REQUIREMENT:
Please report how many lines below contain "recones", writing nothing except the number.

MATERIAL PROVIDED:

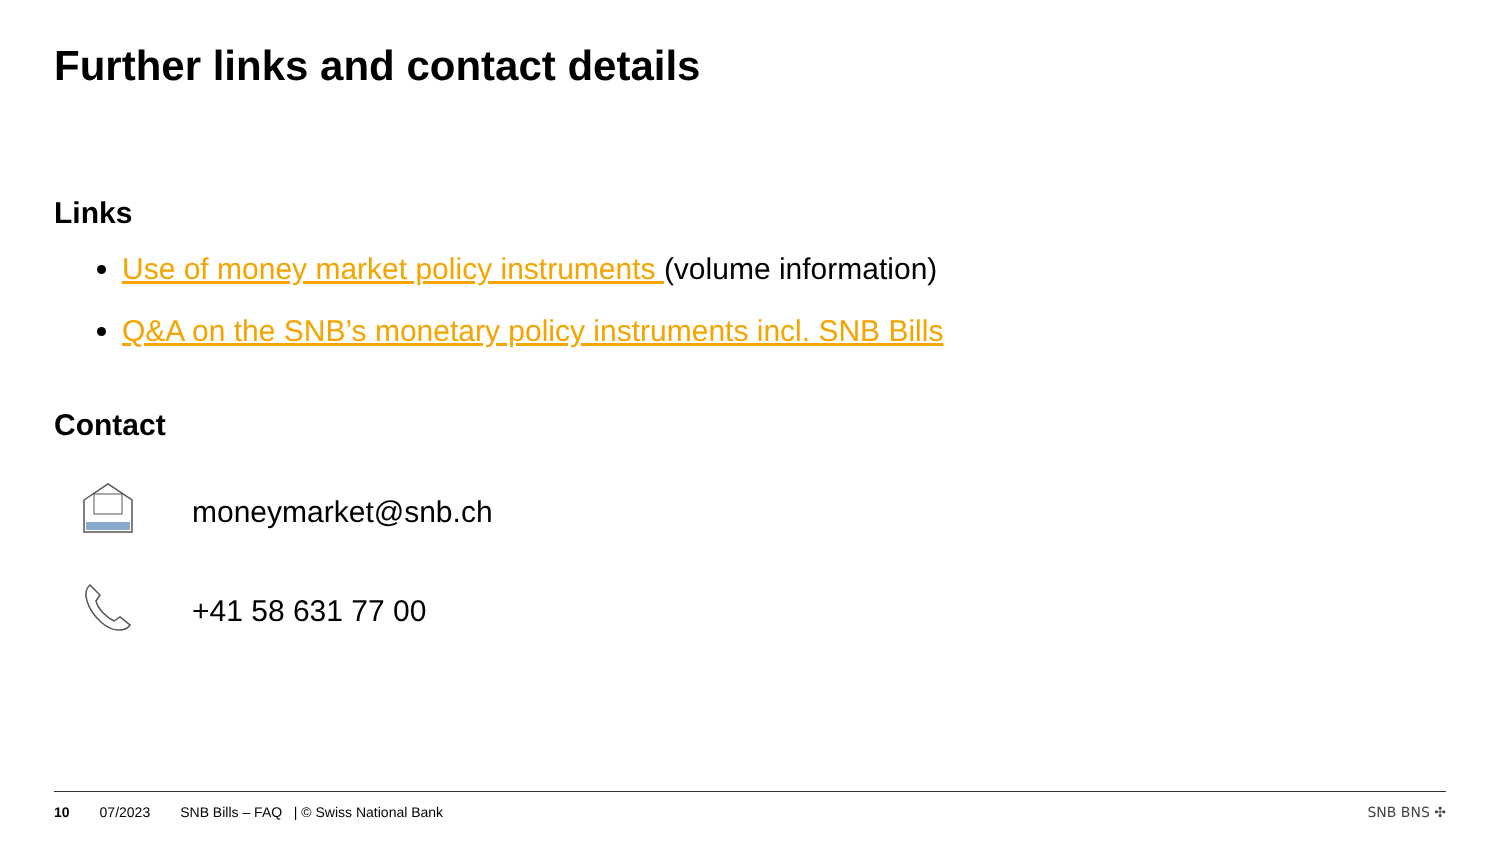Further links and contact details
Links
Use of money market policy instruments (volume information)
Q&A on the SNB’s monetary policy instruments incl. SNB Bills
Contact
moneymarket@snb.ch
+41 58 631 77 00
10 07/2023 SNB Bills – FAQ | © Swiss National Bank SNB BNS ✣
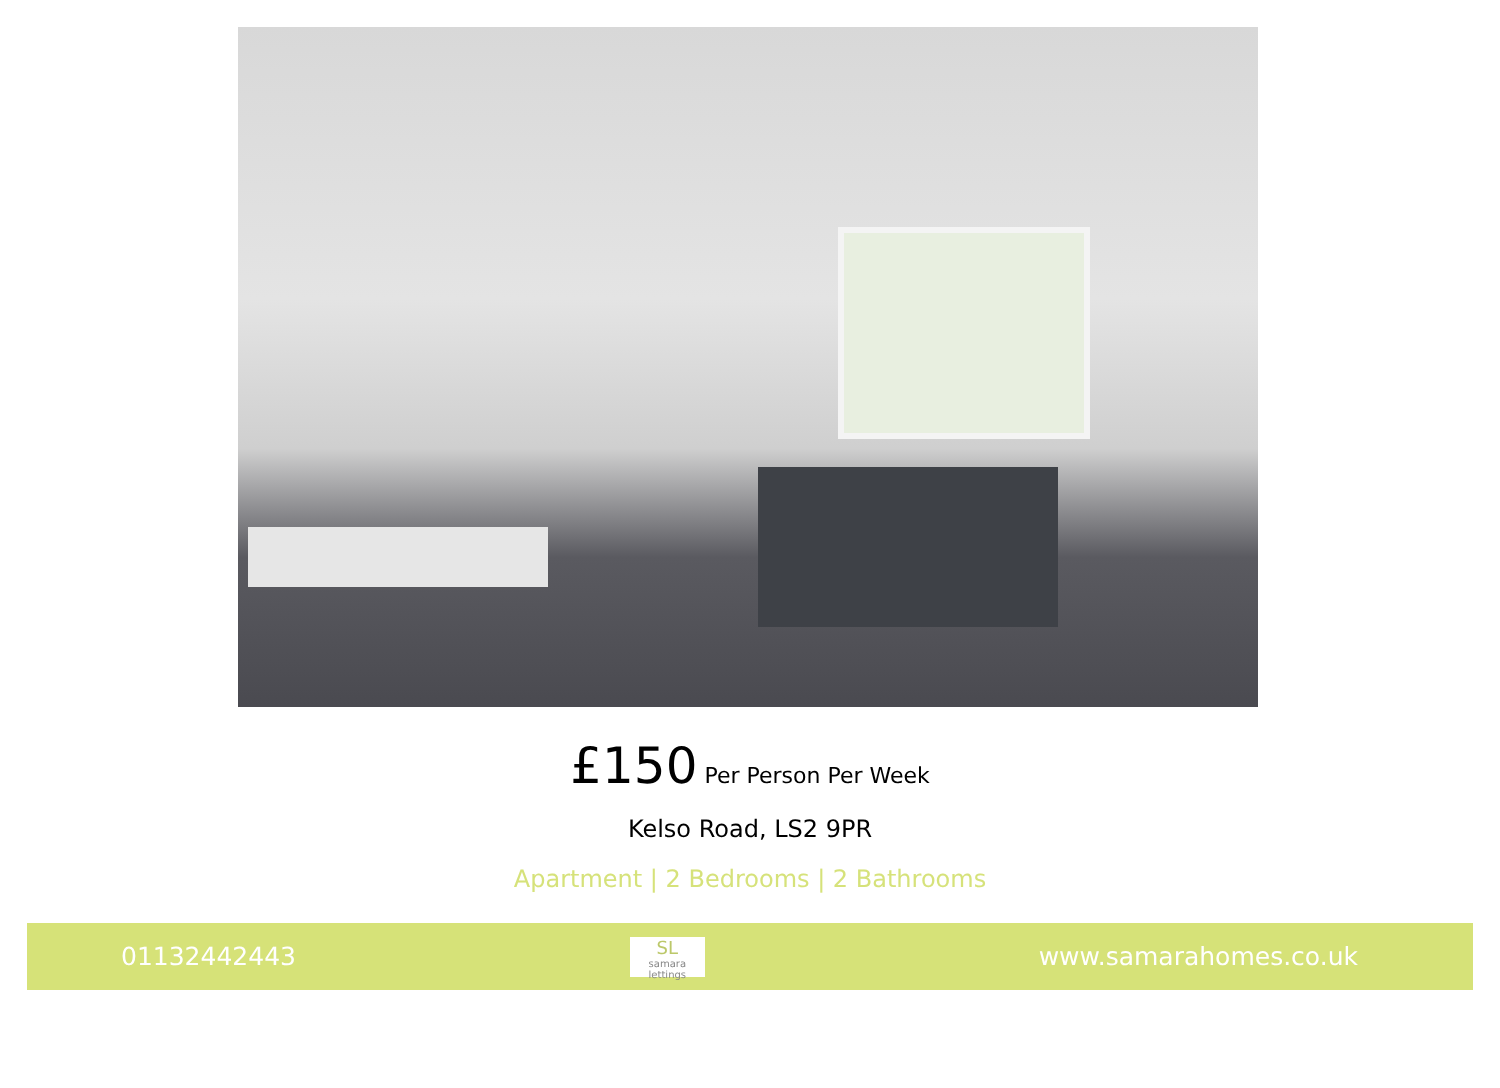£150 Per Person Per Week
Kelso Road, LS2 9PR
Apartment | 2 Bedrooms | 2 Bathrooms
01132442443
SL
samara lettings
www.samarahomes.co.uk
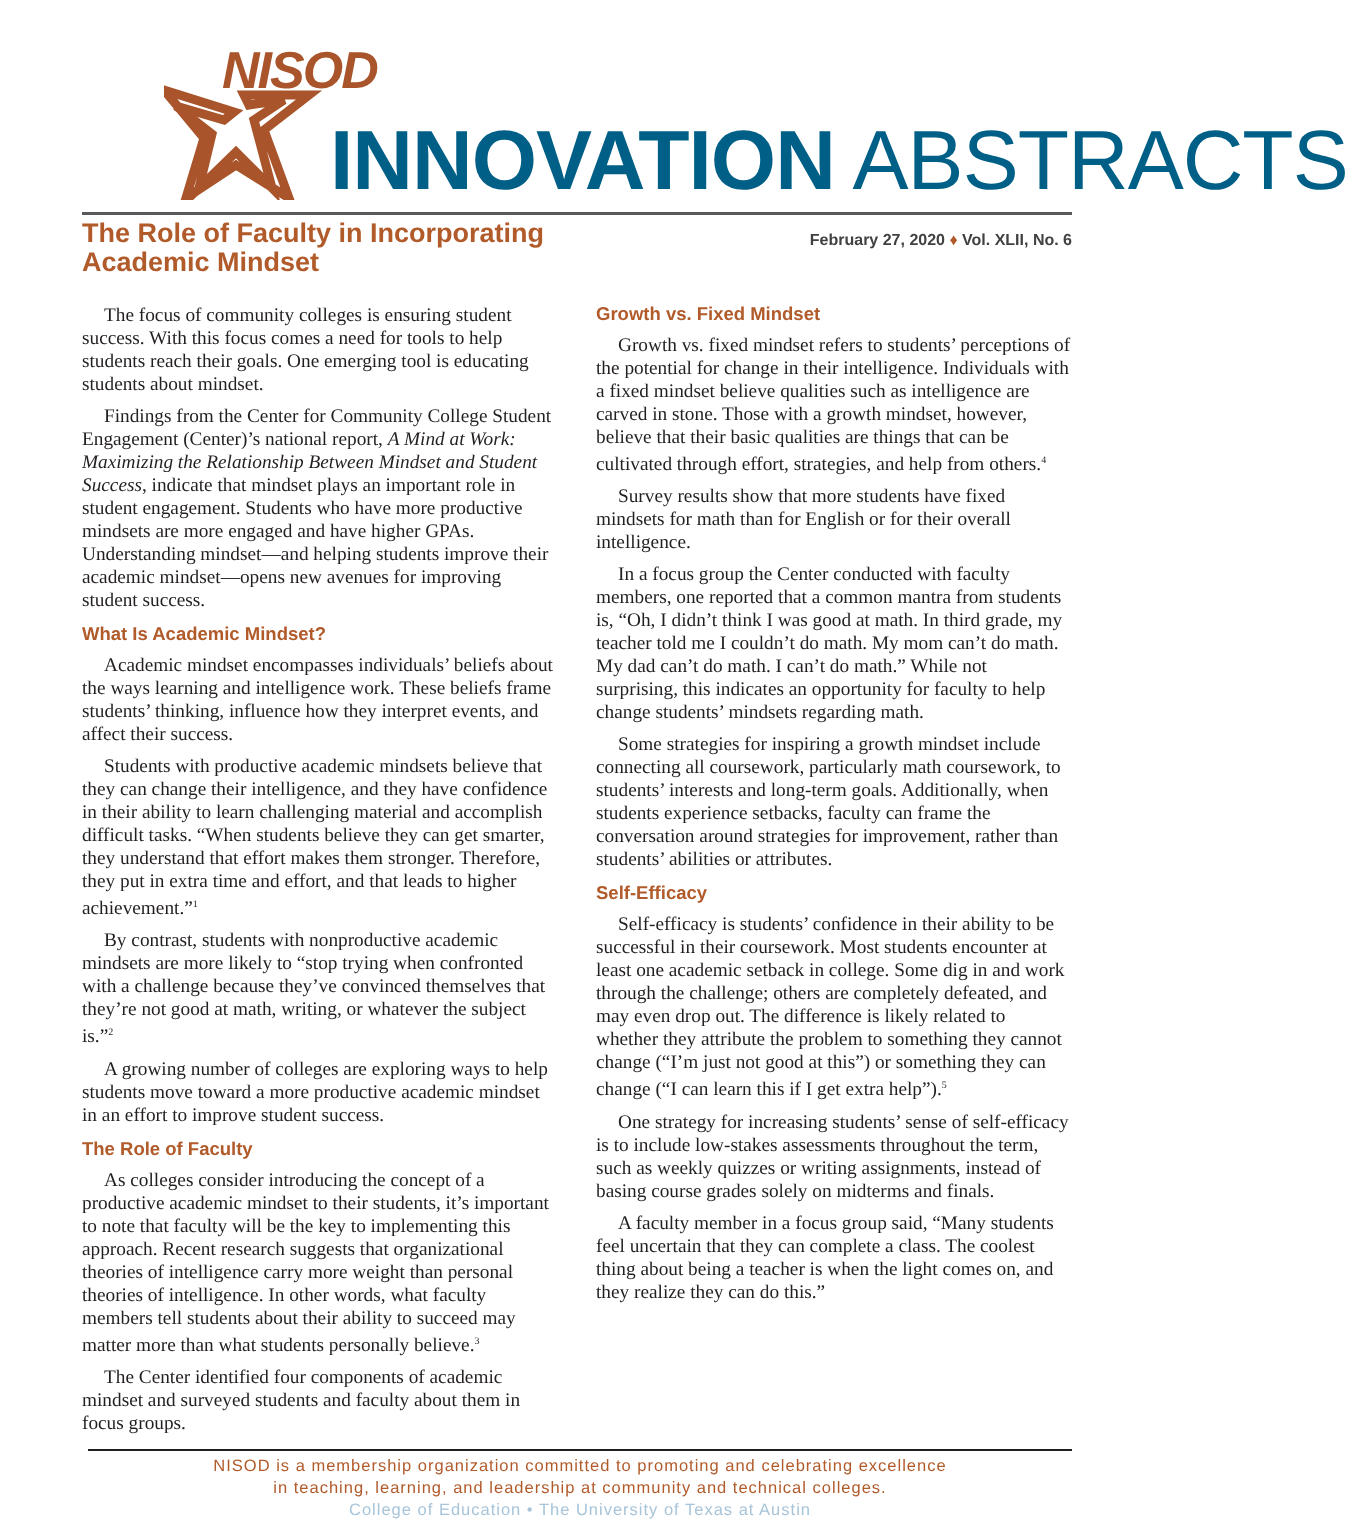NISOD
INNOVATION ABSTRACTS
The Role of Faculty in Incorporating
Academic Mindset
February 27, 2020 ♦ Vol. XLII, No. 6
The focus of community colleges is ensuring student success. With this focus comes a need for tools to help students reach their goals. One emerging tool is educating students about mindset.
Findings from the Center for Community College Student Engagement (Center)’s national report, A Mind at Work: Maximizing the Relationship Between Mindset and Student Success, indicate that mindset plays an important role in student engagement. Students who have more productive mindsets are more engaged and have higher GPAs. Understanding mindset—and helping students improve their academic mindset—opens new avenues for improving student success.
What Is Academic Mindset?
Academic mindset encompasses individuals’ beliefs about the ways learning and intelligence work. These beliefs frame students’ thinking, influence how they interpret events, and affect their success.
Students with productive academic mindsets believe that they can change their intelligence, and they have confidence in their ability to learn challenging material and accomplish difficult tasks. “When students believe they can get smarter, they understand that effort makes them stronger. Therefore, they put in extra time and effort, and that leads to higher achievement.”<sup>1</sup>
By contrast, students with nonproductive academic mindsets are more likely to “stop trying when confronted with a challenge because they’ve convinced themselves that they’re not good at math, writing, or whatever the subject is.”<sup>2</sup>
A growing number of colleges are exploring ways to help students move toward a more productive academic mindset in an effort to improve student success.
The Role of Faculty
As colleges consider introducing the concept of a productive academic mindset to their students, it’s important to note that faculty will be the key to implementing this approach. Recent research suggests that organizational theories of intelligence carry more weight than personal theories of intelligence. In other words, what faculty members tell students about their ability to succeed may matter more than what students personally believe.<sup>3</sup>
The Center identified four components of academic mindset and surveyed students and faculty about them in focus groups.
Growth vs. Fixed Mindset
Growth vs. fixed mindset refers to students’ perceptions of the potential for change in their intelligence. Individuals with a fixed mindset believe qualities such as intelligence are carved in stone. Those with a growth mindset, however, believe that their basic qualities are things that can be cultivated through effort, strategies, and help from others.<sup>4</sup>
Survey results show that more students have fixed mindsets for math than for English or for their overall intelligence.
In a focus group the Center conducted with faculty members, one reported that a common mantra from students is, “Oh, I didn’t think I was good at math. In third grade, my teacher told me I couldn’t do math. My mom can’t do math. My dad can’t do math. I can’t do math.” While not surprising, this indicates an opportunity for faculty to help change students’ mindsets regarding math.
Some strategies for inspiring a growth mindset include connecting all coursework, particularly math coursework, to students’ interests and long-term goals. Additionally, when students experience setbacks, faculty can frame the conversation around strategies for improvement, rather than students’ abilities or attributes.
Self-Efficacy
Self-efficacy is students’ confidence in their ability to be successful in their coursework. Most students encounter at least one academic setback in college. Some dig in and work through the challenge; others are completely defeated, and may even drop out. The difference is likely related to whether they attribute the problem to something they cannot change (“I’m just not good at this”) or something they can change (“I can learn this if I get extra help”).<sup>5</sup>
One strategy for increasing students’ sense of self-efficacy is to include low-stakes assessments throughout the term, such as weekly quizzes or writing assignments, instead of basing course grades solely on midterms and finals.
A faculty member in a focus group said, “Many students feel uncertain that they can complete a class. The coolest thing about being a teacher is when the light comes on, and they realize they can do this.”
NISOD is a membership organization committed to promoting and celebrating excellence
in teaching, learning, and leadership at community and technical colleges.
College of Education • The University of Texas at Austin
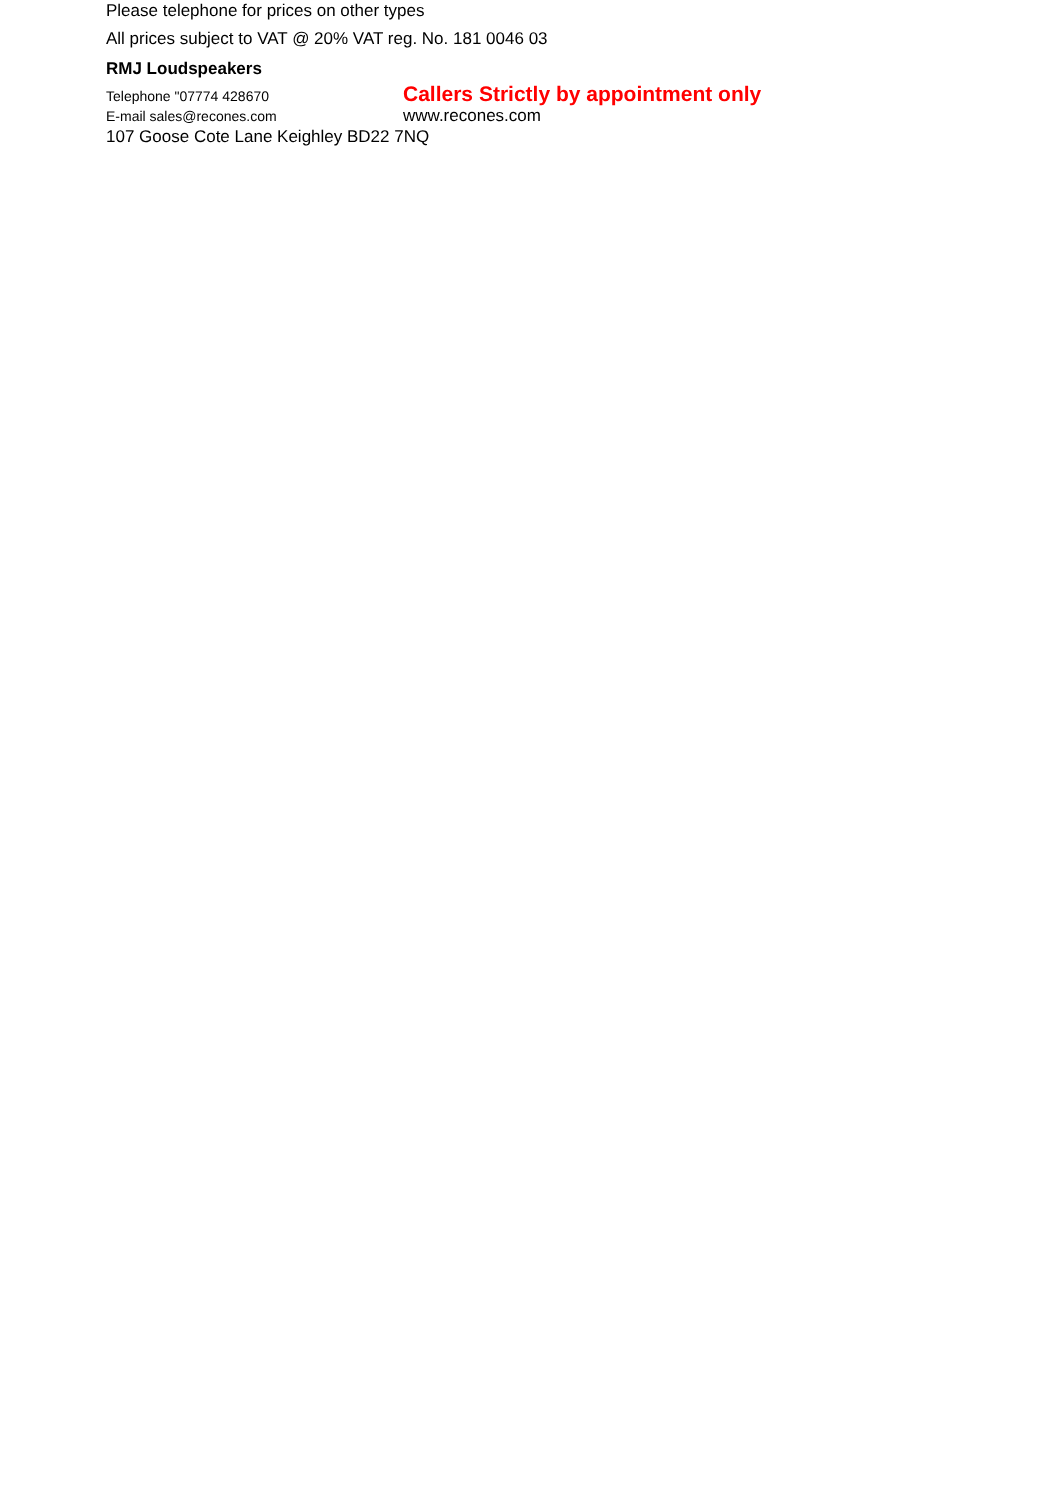Please telephone for prices on other types
All prices subject to VAT @ 20% VAT reg. No. 181 0046 03
RMJ Loudspeakers
Telephone "07774 428670
Callers Strictly by appointment only
E-mail sales@recones.com
www.recones.com
107 Goose Cote Lane Keighley BD22 7NQ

ANSWER AREA:
2